O poço começou com um projeto de expansão de uma escola industrial para adolescentes pobres. Escola industria vinha a ser uma instituição cujo propósito era ensinar os “hábitos da indústria” – fazer os jovens trabalhar o mais duro possível para impedi-los de adquirir o espírito da ociosidade, a “causa da pobreza”, como se acreditava. Era parte da iniciativa dos Guardiões de Brighton, grupo de moradores responsável por “auxílio” aos pobres, que contava com instalações para adultos que não conseguiam emprego. Essas eram as casas de trabalho, que funcionavam pelo mesmo princípio: labuta o mais extenuante e desagradável possível, para evitar que alguém quisesse se inscrever “por preguiça”, “sem necessidade”.

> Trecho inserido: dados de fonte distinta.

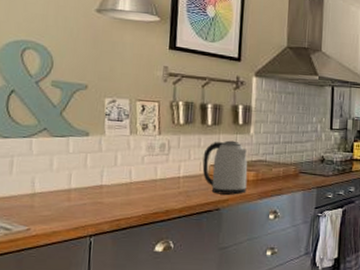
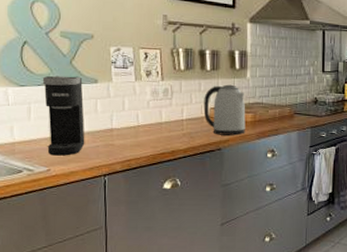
coffee maker: none [28,127,73,214] -> present [42,75,85,156]

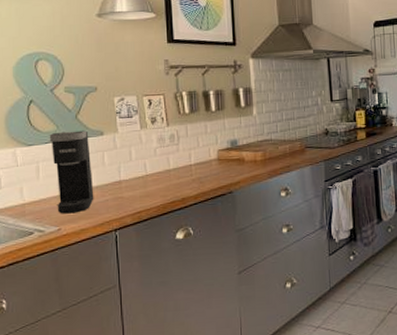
kettle: present [203,84,246,136] -> none [211,123,256,178]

Em 1858, quando o projeto começou, já havia água encanada, movida por bombas a vapor. Mas o custo foi considerado proibitivo, então um poço foi encomendado. Seriam usadas as mãos de casa de trabalho próxima, o que tinha a conveniência de passar uma mensagem sobre o tipo de trabalho que esperava quem quisesse entrar na instituição. E, com isso, evitar que alguém tentasse entrar para relaxar.

Sabia-se que o solo daquela parte de Brighton era pobre em água. Só não o quanto. Após a primeira pazada em março de 1858, por 24 horas por dia, sete dias por semana, os internos da casa de trabalho passaram a cavar o poço de 6 pés (1,83 m) de diâmetro. Alguns centímetros eram escavados, uma fileira de tijolos, assentada, e, camada a camada, o buraco ia afundando. O solo era removido por baldes e escadas improvisadas davam acesso os trabalhadores, na mais completa escuridão, abatida apenas por velas. A construção continuou e continuou, sem sinal de água. Mas isso não deteve os planejadores. Só reforçava a mensagem aos pobres locais.

Dois anos depois de começada, a 133 metros de profundidade e nada de água, uma outra estratégia foi tentada: túneis laterais, tentando encontrar um aquífero. Sem resultado, um segundo poço vertical, ao final de um corredor de 10 metros, foi ordenado. Esse só tinha 4 pés de largura (122 cm). Em condições ainda mais lúgubres, a construção continuou. Um funcionário despencou para o fundo fim e foi removido. Misericordiosamente (ou talvez não) seria a única vítima fatal.

Em 16 de março de 1862, quatro anos após o início da construção, o poço havia atingido 1.285 pés (391,67 metros) de profundidade. Foi quando um trabalhador sentiu a terra se mover para cima, no que ele comparou com um grande pistão, levantando-o. Era, enfim água, mas ninguém teve tempo de celebrar. Ruidosamente, o fundo se desintegrou e ferramentas foram engolidas pela água, que começou a jorrar. Em quase pânico, os homens subiram o mais rápido que podiam, com a água atingindo 122 metros em uma hora.

Ninguém morreu dessa vez, e um recorde que dura até hoje foi estabelecido. Poços cavados por brocas modernas podem atingir mais de 1 km de profundidade, mas geralmente são mais rasos que o poço de Woodingdean (aqui no Brasil, poços para atingir o Aquífero Guarani tem por volta de 300 metros). São bem mais estreitos, consistindo em longos canos. O buraco mais fundo cavado pela humanidade é o Poço Superprofundo de Kola, na Rússia, uma perfuração científica atingindo 12.262 metros, com 23 cm de diâmetro.